Я протягиваю руку и обнимаю его за щеку. Он закрывает глаза, наклоняясь ко мне.

— Прости, — говорит он и снова делает глоток. Я это ненавижу. Я ненавижу, что он чувствует, что должен извиниться передо мной.

— Тебе не за что извиняться. — Беру его за руку и чувствую его потную ладонь. — Пойдем спать. Давай.

С усилием он встает, спотыкаясь и несколько раз врезаясь в стену по пути в ванную. Я открываю краны и даю воде нагреться, прежде чем помогаю ему выбраться из окровавленной одежды. Он садится на край ванны и просто смотрит на меня, как будто мир заканчивается прямо здесь.

— Прости, — шепчет он, и я все еще вижу слезы в его глазах.

— Шшш. — Я опускаю мочалку под горячую воду и смываю кровь и пот с его лица, с шеи и груди, с рук. Я вытираю его, и мы ложимся спать.

Я ложусь, и он кладет голову мне на грудь. Я кладу ладонь ему на щеку, проводя пальцами другой руки по его густым волосам. И на мгновение мы остаемся в тишине, в оглушительной тишине.
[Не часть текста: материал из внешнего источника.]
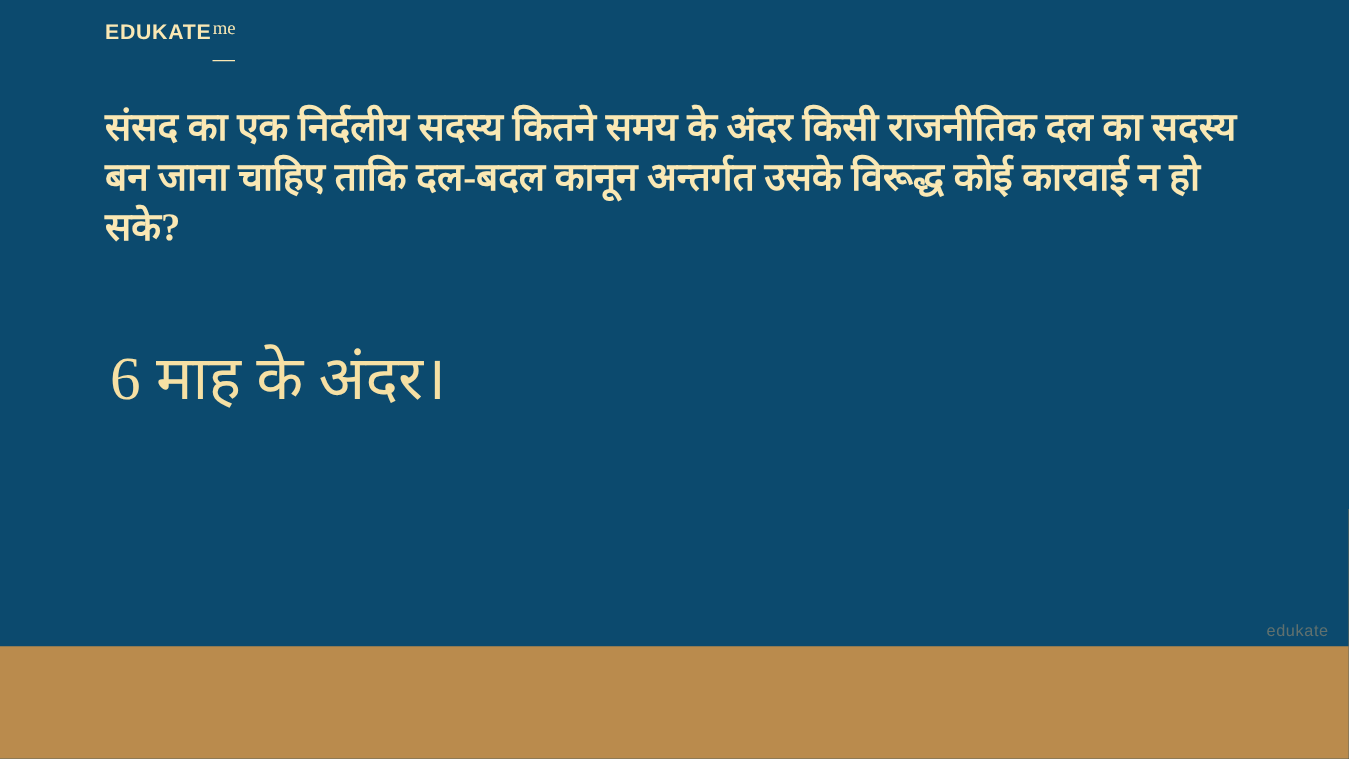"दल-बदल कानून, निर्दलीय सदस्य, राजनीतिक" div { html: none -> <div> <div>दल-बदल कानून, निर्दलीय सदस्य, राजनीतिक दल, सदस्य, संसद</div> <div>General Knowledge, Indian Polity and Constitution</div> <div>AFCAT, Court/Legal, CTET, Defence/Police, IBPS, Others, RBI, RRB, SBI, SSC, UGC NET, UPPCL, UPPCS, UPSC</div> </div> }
Я слушаю глубокий вдох и выдох, боль отдается с каждым прерывистым вдохом.

— Ты же знаешь, что тебе нужно выбраться, — говорит он, нарушая молчание. — Спастись.
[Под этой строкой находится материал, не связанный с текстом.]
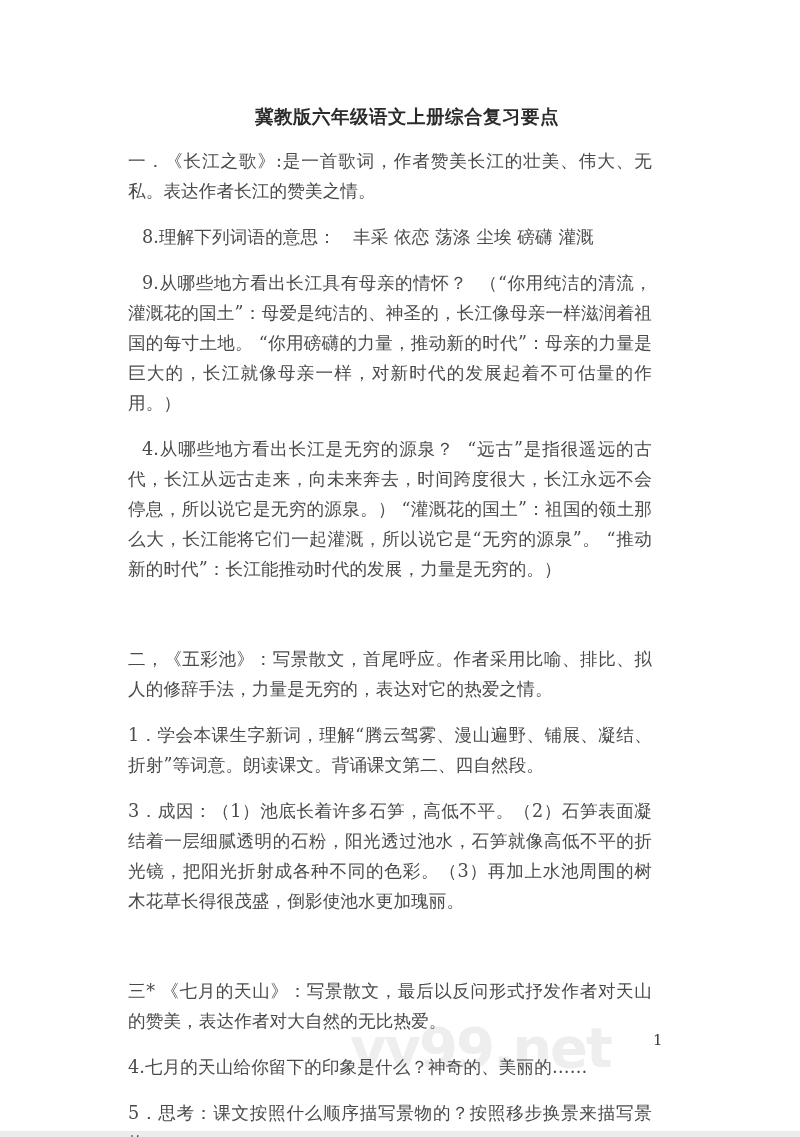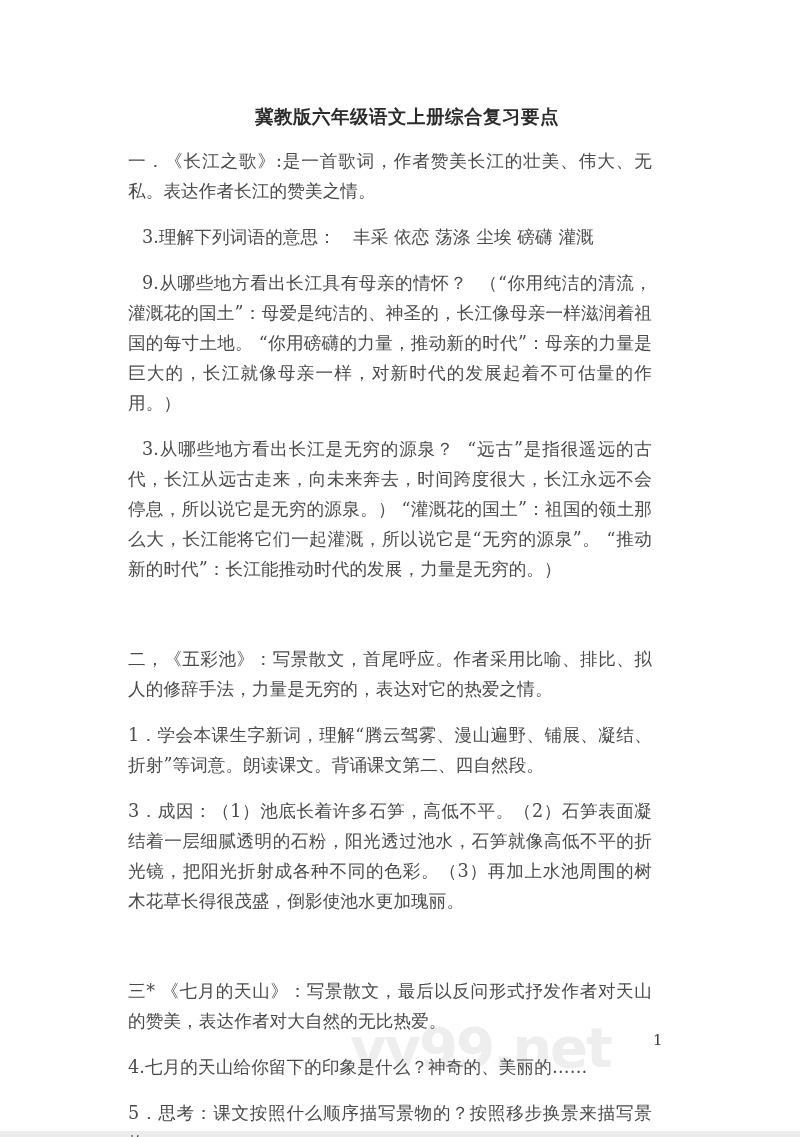"3.理解下列词语的意思： 丰采 依恋 荡涤 尘埃" p.para { text: 3 -> 8 }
Я качаю головой, и слезы, которые я отчаянно пытаюсь сдержать, вырываются на свободу.

— Мы не говорим об этом.

Он обхватывает рукой мой живот, держа так крепко, как будто боится, что я исчезну.

— Я превращаю все, к чему прикасаюсь, в дерьмо. Я — яд.
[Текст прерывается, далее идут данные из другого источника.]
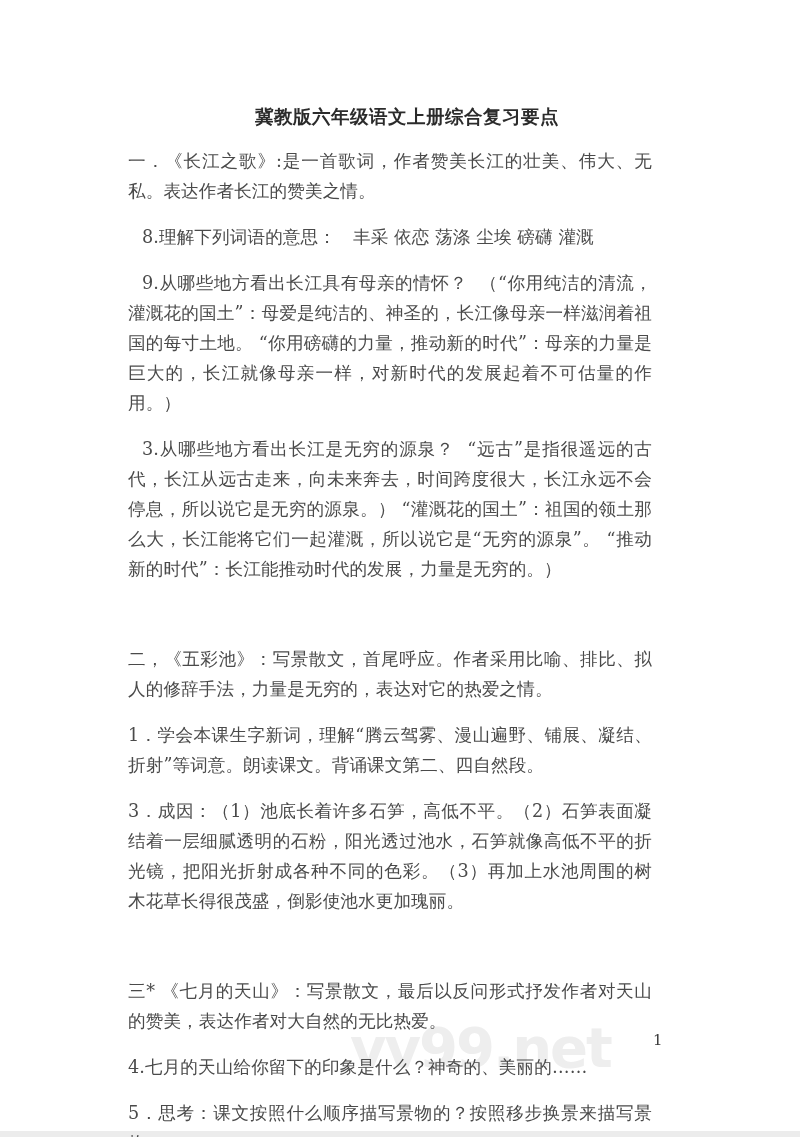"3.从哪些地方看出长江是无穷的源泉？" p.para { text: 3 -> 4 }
Так говорил ему отец. Это то, что Брэндону говорили всю его жизнь. Во что он был приучен верить. И как объяснить тому, кто не может любить себя, кто не может увидеть свою ценность, как объяснить этому человеку, что он — целый мир?

Это невозможно. Я могу произнести эти слова десять тысяч раз, но Брэндон никогда их не услышит. Он не может, потому что некоторые вещи просто не могут пробиться сквозь тьму.

Я продолжаю проводить пальцами по его густым волосам, пока его дыхание не выравнивается, а напряженные мышцы не расслабляются. И вот я лежу, держась за того, кого так ужасно боюсь потерять, и где-то в своем беспокойстве мне удается заснуть.

У меня горят легкие. Я не могу дышать. Я не могу сделать вдох! Я открываю глаза, не в силах сосредоточиться, я вцепляюсь в руки, яростно сжимающие мою шею. Темно. Мне не видно. Я не могу сосредоточиться. Я задыхаюсь, выгибая спину и брыкаясь, ударяя рукой по всему, что давит на мое горло. Пятна усеивают мое зрение, а затем, внезапно, давление исчезает, и я отчаянно втягиваю в себя полные легкие воздуха, бросаясь с кровати на пол.

— О боже, — шепчет Брэндон. Я вижу его на кровати, смотрящего на свои руки. — Я... — Запустив обе руки в волосы, он складывается вдвое, с его губ срывается прерывистый крик. — Блять!